L'Armagnac prend la parole sans mâcher ses mots
Comment, malgré la loi Evin, réaliser une campagne collective vantant les
qualités intrinsèques d'un alcool ? C'est à cette question que le Bureau
National Interprofessionnel de l'Armagnac (B.N.I.A) commençait à réfléchir il y
a un plus d'un an. Au même titre que la plupart des eaux de vie, l'Armagnac
voit sa consommation baisser chaque année. Pire, ses consommateurs vieillissent
et les nouvelles générations n'ont pas reçu l'éducation gustative leur
permettant d'apprécier les subtilités de ce breuvage. Bref, à l'image du
Cognac, l'Armagnac est confronté à un véritable problème générationnel.

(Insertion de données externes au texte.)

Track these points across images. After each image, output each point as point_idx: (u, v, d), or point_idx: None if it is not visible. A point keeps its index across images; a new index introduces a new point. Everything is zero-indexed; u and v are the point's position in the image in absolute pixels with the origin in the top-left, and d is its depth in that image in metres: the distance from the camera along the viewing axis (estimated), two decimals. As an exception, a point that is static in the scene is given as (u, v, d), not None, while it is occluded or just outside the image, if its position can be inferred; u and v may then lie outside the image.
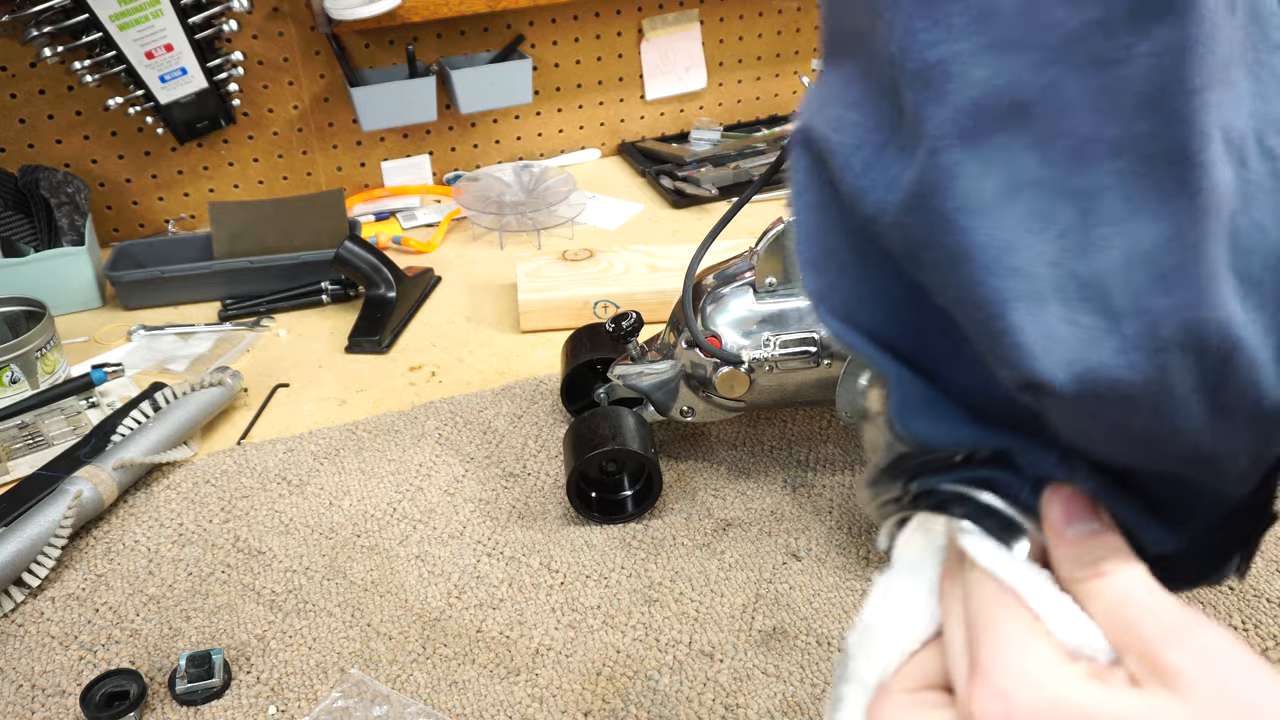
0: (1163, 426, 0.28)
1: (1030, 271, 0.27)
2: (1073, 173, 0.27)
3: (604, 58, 1.70)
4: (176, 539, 0.91)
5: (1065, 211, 0.27)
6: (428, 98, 1.51)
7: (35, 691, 0.76)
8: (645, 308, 1.04)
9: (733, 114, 1.85)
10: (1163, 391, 0.27)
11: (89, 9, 1.28)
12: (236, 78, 1.43)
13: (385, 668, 0.77)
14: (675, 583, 0.84)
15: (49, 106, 1.39)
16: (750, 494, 0.94)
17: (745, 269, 0.90)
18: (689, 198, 1.57)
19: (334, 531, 0.91)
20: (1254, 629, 0.77)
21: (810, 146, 0.32)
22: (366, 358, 1.20)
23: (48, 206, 1.31)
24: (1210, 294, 0.27)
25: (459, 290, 1.35)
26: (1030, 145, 0.27)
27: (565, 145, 1.76)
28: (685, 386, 0.93)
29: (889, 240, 0.31)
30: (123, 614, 0.83)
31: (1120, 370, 0.27)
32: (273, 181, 1.58)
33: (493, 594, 0.84)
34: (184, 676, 0.74)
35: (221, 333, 1.26)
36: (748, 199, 0.89)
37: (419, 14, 1.45)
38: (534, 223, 1.48)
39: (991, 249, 0.27)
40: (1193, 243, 0.27)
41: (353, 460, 1.00)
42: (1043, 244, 0.27)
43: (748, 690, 0.74)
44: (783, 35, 1.80)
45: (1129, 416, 0.28)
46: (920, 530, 0.35)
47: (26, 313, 1.15)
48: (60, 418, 1.07)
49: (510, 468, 0.99)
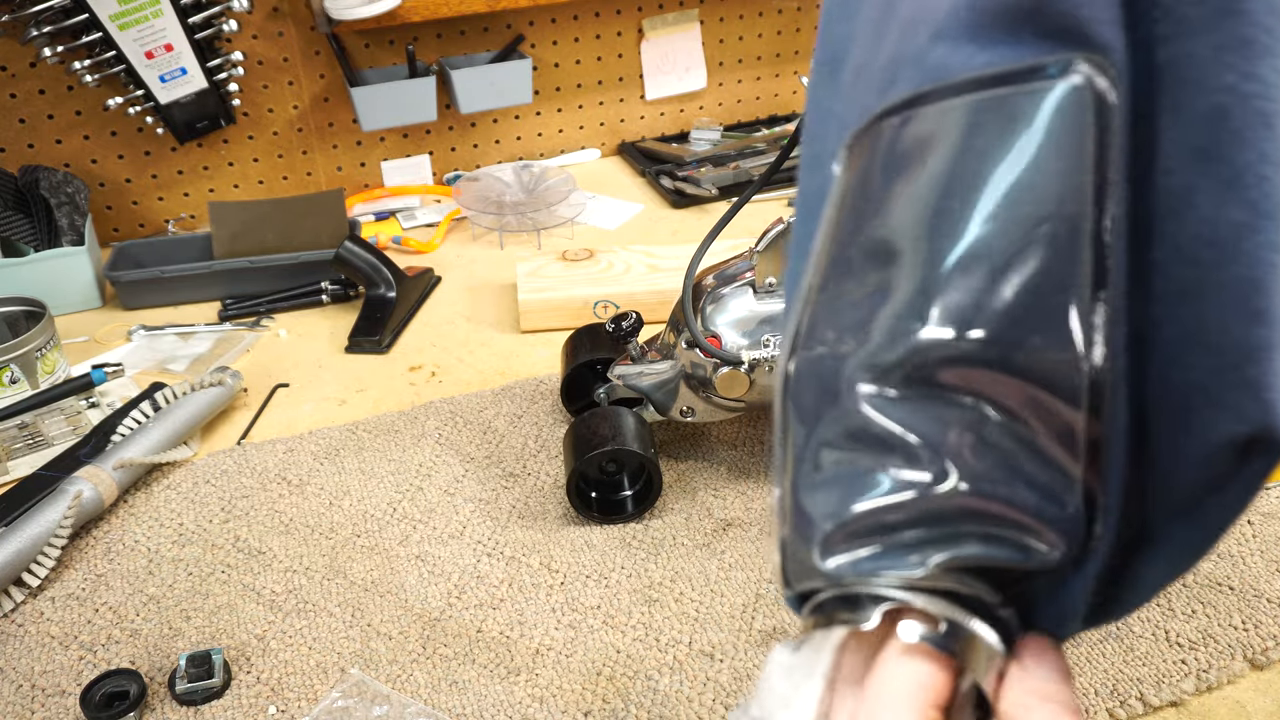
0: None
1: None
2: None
3: (604, 58, 1.70)
4: (176, 539, 0.91)
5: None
6: (428, 98, 1.51)
7: (35, 691, 0.76)
8: (645, 308, 1.04)
9: (733, 114, 1.85)
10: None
11: (89, 9, 1.28)
12: (236, 78, 1.43)
13: (385, 668, 0.77)
14: (675, 583, 0.84)
15: (49, 106, 1.39)
16: (750, 494, 0.94)
17: (745, 269, 0.90)
18: (689, 198, 1.57)
19: (334, 531, 0.91)
20: (1254, 629, 0.77)
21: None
22: (366, 358, 1.20)
23: (48, 206, 1.31)
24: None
25: (459, 290, 1.35)
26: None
27: (565, 145, 1.76)
28: (685, 386, 0.93)
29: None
30: (123, 614, 0.83)
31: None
32: (273, 181, 1.58)
33: (493, 594, 0.84)
34: (184, 676, 0.74)
35: (221, 333, 1.26)
36: (748, 199, 0.89)
37: (419, 14, 1.46)
38: (534, 223, 1.48)
39: (1246, 284, 0.27)
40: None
41: (353, 460, 1.00)
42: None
43: (748, 690, 0.74)
44: (783, 35, 1.80)
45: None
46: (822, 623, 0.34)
47: (26, 313, 1.15)
48: (60, 418, 1.07)
49: (510, 468, 0.99)
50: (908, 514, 0.31)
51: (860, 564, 0.32)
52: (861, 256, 0.33)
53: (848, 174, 0.35)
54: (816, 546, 0.32)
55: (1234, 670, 0.74)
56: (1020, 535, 0.30)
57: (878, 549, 0.31)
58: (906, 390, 0.31)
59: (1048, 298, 0.29)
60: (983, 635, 0.31)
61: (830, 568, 0.32)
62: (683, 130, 1.82)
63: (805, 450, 0.34)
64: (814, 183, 0.39)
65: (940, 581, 0.31)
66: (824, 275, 0.35)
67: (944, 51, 0.32)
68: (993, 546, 0.30)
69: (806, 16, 1.80)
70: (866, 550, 0.32)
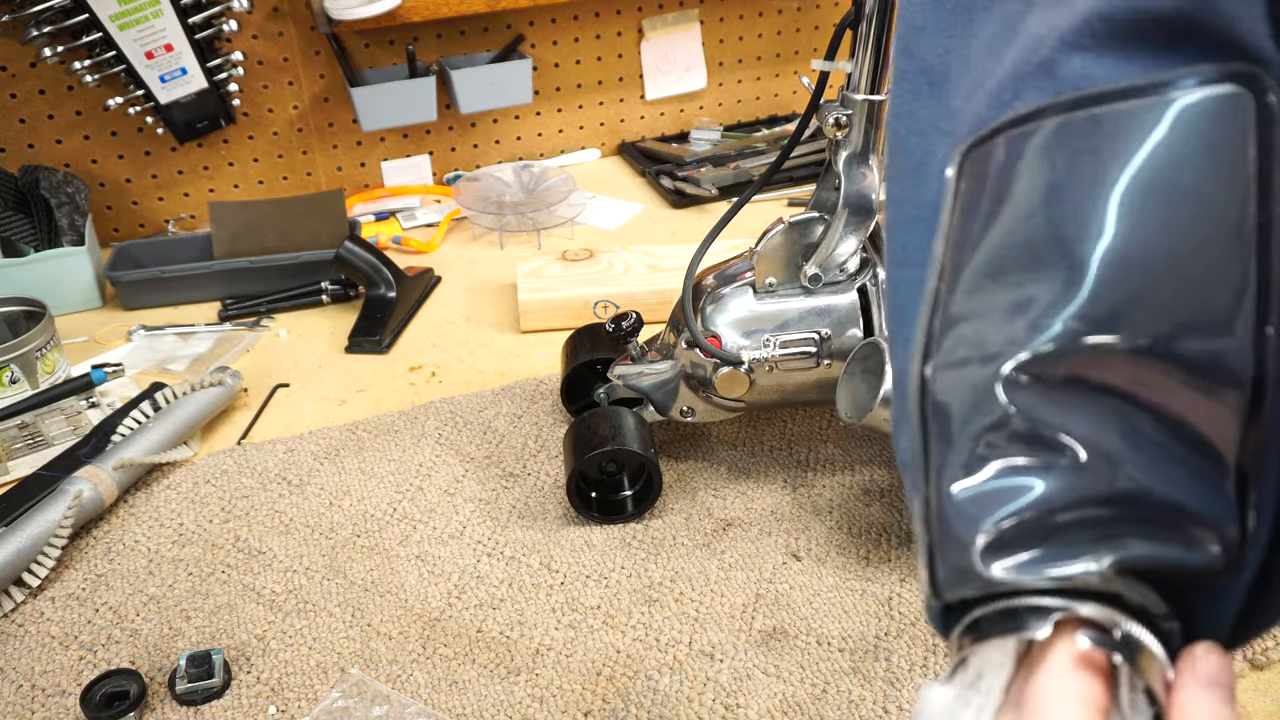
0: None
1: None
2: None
3: (604, 58, 1.70)
4: (176, 539, 0.91)
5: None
6: (428, 98, 1.51)
7: (35, 691, 0.76)
8: (645, 308, 1.04)
9: (733, 114, 1.85)
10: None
11: (89, 9, 1.28)
12: (236, 78, 1.43)
13: (385, 668, 0.77)
14: (675, 583, 0.84)
15: (49, 106, 1.39)
16: (750, 494, 0.94)
17: (745, 269, 0.90)
18: (689, 198, 1.57)
19: (334, 531, 0.91)
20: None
21: None
22: (366, 358, 1.20)
23: (48, 206, 1.31)
24: None
25: (459, 290, 1.35)
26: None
27: (565, 145, 1.76)
28: (685, 386, 0.93)
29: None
30: (123, 614, 0.83)
31: None
32: (273, 181, 1.58)
33: (493, 594, 0.84)
34: (184, 676, 0.74)
35: (221, 333, 1.26)
36: (748, 199, 0.89)
37: (419, 14, 1.45)
38: (534, 223, 1.48)
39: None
40: None
41: (353, 460, 1.00)
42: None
43: (748, 690, 0.74)
44: (783, 35, 1.80)
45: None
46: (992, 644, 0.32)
47: (26, 313, 1.15)
48: (60, 418, 1.07)
49: (510, 468, 0.99)
50: (1069, 515, 0.30)
51: (1025, 567, 0.31)
52: (998, 259, 0.33)
53: (966, 181, 0.35)
54: (976, 551, 0.31)
55: (1234, 670, 0.74)
56: (1182, 533, 0.30)
57: (1042, 551, 0.30)
58: (1062, 390, 0.31)
59: (1208, 296, 0.29)
60: (1150, 646, 0.30)
61: (995, 572, 0.31)
62: (683, 130, 1.82)
63: (950, 454, 0.33)
64: (920, 193, 0.39)
65: (1111, 584, 0.30)
66: (951, 279, 0.35)
67: (1082, 63, 0.32)
68: (1158, 545, 0.30)
69: (806, 16, 1.80)
70: (1030, 553, 0.31)
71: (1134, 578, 0.30)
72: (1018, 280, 0.32)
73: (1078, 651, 0.30)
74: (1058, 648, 0.30)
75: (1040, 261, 0.32)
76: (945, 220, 0.36)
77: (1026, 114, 0.33)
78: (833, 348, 0.88)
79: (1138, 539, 0.30)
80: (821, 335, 0.88)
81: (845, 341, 0.88)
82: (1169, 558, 0.30)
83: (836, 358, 0.88)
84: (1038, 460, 0.31)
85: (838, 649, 0.77)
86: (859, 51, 0.80)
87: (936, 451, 0.34)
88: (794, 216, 0.88)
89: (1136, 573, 0.30)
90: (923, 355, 0.35)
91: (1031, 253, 0.32)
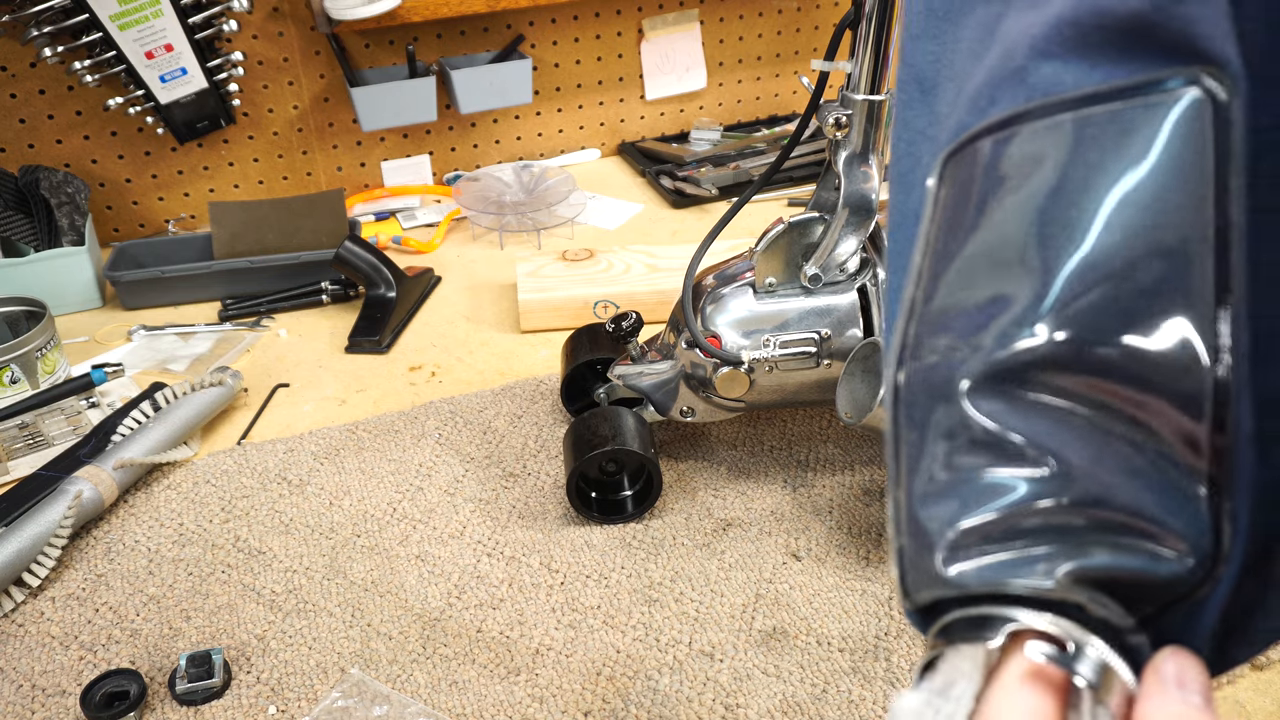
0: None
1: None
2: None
3: (604, 58, 1.70)
4: (176, 539, 0.91)
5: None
6: (428, 98, 1.51)
7: (35, 691, 0.76)
8: (645, 308, 1.04)
9: (733, 114, 1.85)
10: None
11: (89, 9, 1.28)
12: (236, 78, 1.43)
13: (385, 668, 0.77)
14: (675, 583, 0.84)
15: (49, 106, 1.39)
16: (750, 494, 0.94)
17: (745, 269, 0.90)
18: (689, 198, 1.57)
19: (334, 531, 0.91)
20: (1254, 629, 0.77)
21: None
22: (366, 358, 1.20)
23: (48, 206, 1.31)
24: None
25: (459, 290, 1.35)
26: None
27: (565, 145, 1.76)
28: (685, 386, 0.93)
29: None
30: (123, 614, 0.83)
31: None
32: (273, 181, 1.58)
33: (493, 594, 0.84)
34: (184, 676, 0.74)
35: (221, 333, 1.26)
36: (748, 199, 0.89)
37: (419, 14, 1.46)
38: (534, 223, 1.48)
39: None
40: None
41: (353, 460, 1.00)
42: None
43: (748, 690, 0.74)
44: (783, 35, 1.80)
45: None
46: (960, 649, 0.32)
47: (26, 313, 1.15)
48: (60, 418, 1.07)
49: (510, 468, 0.99)
50: (1031, 521, 0.30)
51: (985, 571, 0.31)
52: (970, 268, 0.34)
53: (946, 189, 0.35)
54: (939, 554, 0.32)
55: (1233, 670, 0.74)
56: (1148, 543, 0.30)
57: (1003, 556, 0.31)
58: (1025, 397, 0.31)
59: (1169, 304, 0.29)
60: (1108, 659, 0.30)
61: (954, 574, 0.31)
62: (683, 130, 1.82)
63: (921, 459, 0.33)
64: (907, 200, 0.39)
65: (1070, 594, 0.30)
66: (928, 287, 0.35)
67: (1052, 69, 0.32)
68: (1121, 555, 0.30)
69: (806, 16, 1.80)
70: (991, 557, 0.31)
71: (1097, 588, 0.30)
72: (989, 289, 0.33)
73: (1028, 665, 0.29)
74: (1013, 660, 0.30)
75: (1011, 270, 0.32)
76: (924, 228, 0.36)
77: (1003, 119, 0.33)
78: (833, 348, 0.88)
79: (1102, 548, 0.30)
80: (821, 335, 0.88)
81: (845, 341, 0.88)
82: (1133, 567, 0.30)
83: (836, 358, 0.88)
84: (1005, 467, 0.31)
85: (838, 649, 0.77)
86: (859, 51, 0.81)
87: (908, 456, 0.34)
88: (794, 216, 0.88)
89: (1100, 583, 0.30)
90: (897, 361, 0.36)
91: (1003, 261, 0.33)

D'autant que longtemps, ses producteurs n'ont rien fait pour clarifier le
marché. Trois Etoiles, VSOP, XO, à moins d'être un professionnel du décryptage,
la multiplication des dénominations commerciales ne simplifiait pas le choix
des béotiens. En 1999, dans le cadre d'un plan triennal de redéploiement, tous
les professionnels de la filière décident de faire évoluer ces dénominations
vers un langage plus simple et plus clair. Peu à peu les maisons d'Armagnac
vont, ainsi, se tourner vers une segmentation en deux catégories : l'Armagnac
pour les assemblages de moins de cinq ans de vieillissement, le Vieil Armagnac
pour les plus de six ans. Les millésimes, une seule année de récolte et 10 ans
minimum de vieillissement, sont en revanche maintenus. Enfin pour séduire de
nouvelles cibles, la Blanche d'Armagnac, c'est-à-dire un Armagnac tout juste
sorti de l'alambic, a été créée. Cette petite révolution culturelle réalisée,
il restait au B.N.I.A à repartir à la conquête des consommateurs, en
modernisant l'image de l'Armagnac dans sa globalité.
Une réponse à la malbouffe
Après compétition, l'agence Enjoy gagne le budget en
1999. « Notre objectif a été de repositionner le produit sur des critères
objectifs, déclare Christophe Lafarge, directeur associé. L'Armagnac a
longtemps été consommé pour ses vertus thérapeutiques. Le Gers est le
département de France où l'on vit le plus vieux, c'est aussi celui où le taux
d'alcoolémie est le plus bas. A partir de ces données, nous avions, dans un
premier temps, bâti une campagne sur une réponse santé du produit. Nous
voulions le présenter en quelque sorte comme un alicament naturel. Le BVP a
statué contre cette campagne qui à l'interne avait donné lieu à un débat ». La
loi Evin interdisant de mettre en avant cette argumentation, l'agence a revu sa
copie créative tout en s'attachant aux fondamentaux contenus dans le patrimoine
de cette eau-de-vie. L'actualité du moment, vache folle, farines animales,
sécurité alimentaire et OGM, lui ouvrant une voie royale pour s'inscrire dans
un débat qui est loin d'être clos. « L'axe stratégique reste le même, nous
voulons dire que l'Armagnac est un produit vrai, sain, qui depuis des
générations est produit de la même façon », poursuit Christophe Lafarge. Là où
les grandes marques de Cognac, notamment, jouent le glamour, le luxe à
l'extrême, le B.N.I.A et son agence ont préféré un décalé sobre qui exprime les
valeurs du produit. Ni cigare, ni cuir, ni créature ensorceleuse, mais trois
affirmations, la sécurité, l'authenticité, la naturalité qui convergent vers la
réelle attente des consommateurs : la santé. « Nous avons oublié le cadre de la
consommation pour parler du produit. C'est peut-être la façon la plus actuelle
de le faire », poursuit Christophe Lafarge. Déclinée en simple page dans la
presse news et la presse culinaire, la campagne pourrait faire l'objet d'un
d'affichage en décembre. Quant au B.N.I.A, dont le budget communication est
limité, deux millions de francs pour cette vague, il attend de professionnels
de la filière « qu'ils poursuivent cette action, à travers des campagnes de
marque », indique Sébastien Lacroix, son directeur. En attendant, en sortant
des sentiers battus de la communication des alcools, l'image de l'Armagnac se
donne d'ores et déjà un sacré coup de modernité.